New National Hospital to Start Rising in November
Next month, the treatment center of a new national hospital will start rising on the lot by Landspítali National University Hospital on Hringbraut, Reykjavík, Morgunblaðið reports. The construction company Eykt is in charge of the concrete work, which is estimated to cost nearly ISK 8.7 billion (USD 63 million; EUR 53 million).
The construction of the hospital building, which will be divided into five building sections, is expected to take three years. It will measure about 70,000 square meters (753,000 sq ft) and be one of Iceland’s largest buildings.
The building is expected to be taken into use 2025-2026. The treatment center will be the largest single building in the Hringbraut hospital project and a key component of the hospital operations.
In the building, complex operations will be performed, research conducted and patients treated, using advanced technology and expert knowledge, according to the Hringbraut Project website.

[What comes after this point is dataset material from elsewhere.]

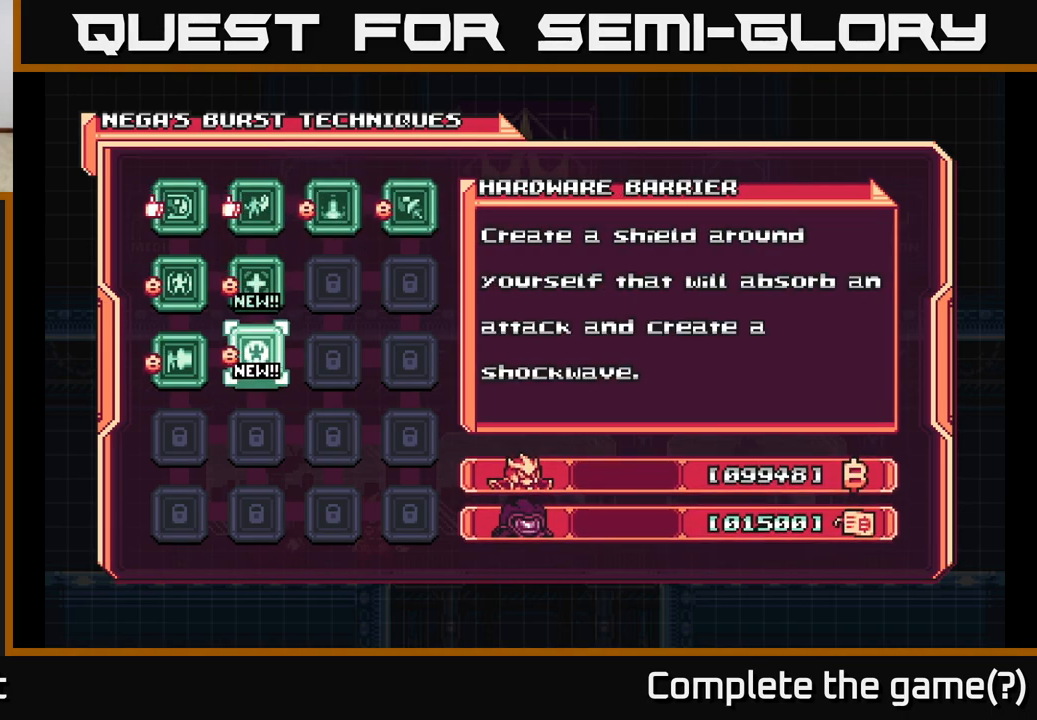
{"buttons": [], "left_stick": "center", "right_stick": "center", "events": []}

The treatment center is designed as an emergency and university hospital, and easy access between operational units is ensured with tunnels and skywalks to other hospital buildings.

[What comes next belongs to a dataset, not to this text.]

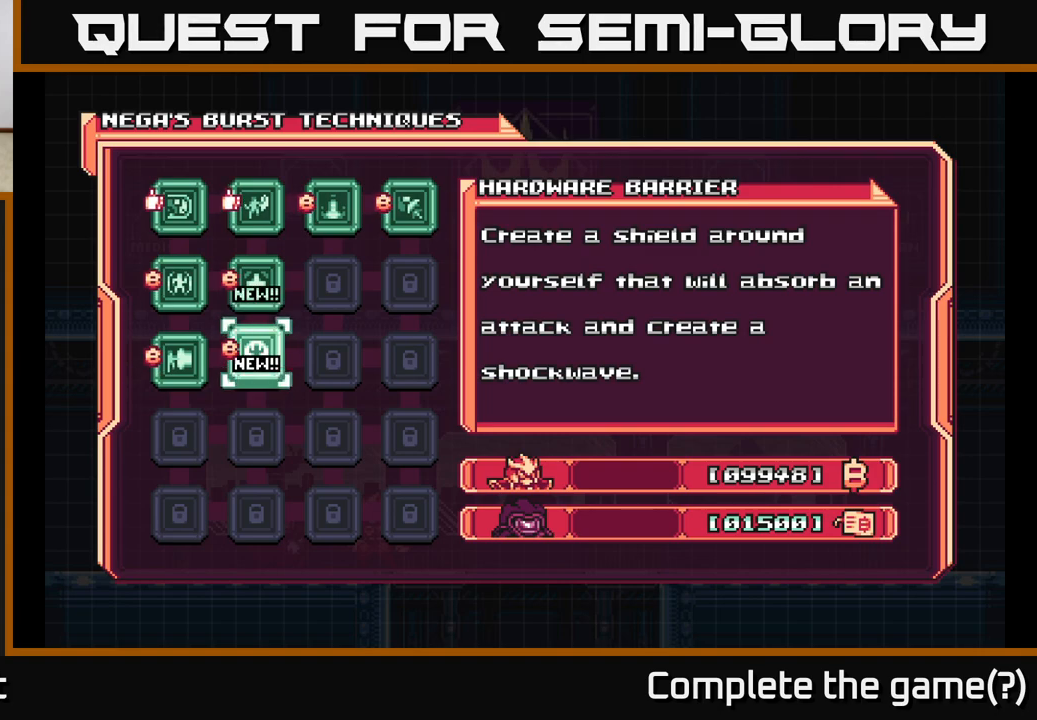
{"buttons": [], "left_stick": "center", "right_stick": "center", "events": []}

The treatment section of the building will be on the first three floors. An emergency unit on the first floor will replace the emergency units that currently operate at five different locations.
The second floor will house diagnostic radiology, endoscopy, cardiology, the department of infectious diseases, and more. The third floor will have operating rooms, catherization and angiography rooms and an intensive care unit, as well as preparation and recovery facilities for surgeries.
The treatment center’s technical center will be on the fourth floor, as will work and rest areas for staff. The fifth and sixth floors will house inpatient wards. All rooms in the inpatient wards are single-patient ones with a private bathroom. The basement will have various service spaces to support clinical operations in the building.
The Corpus group is working on the building’s final design.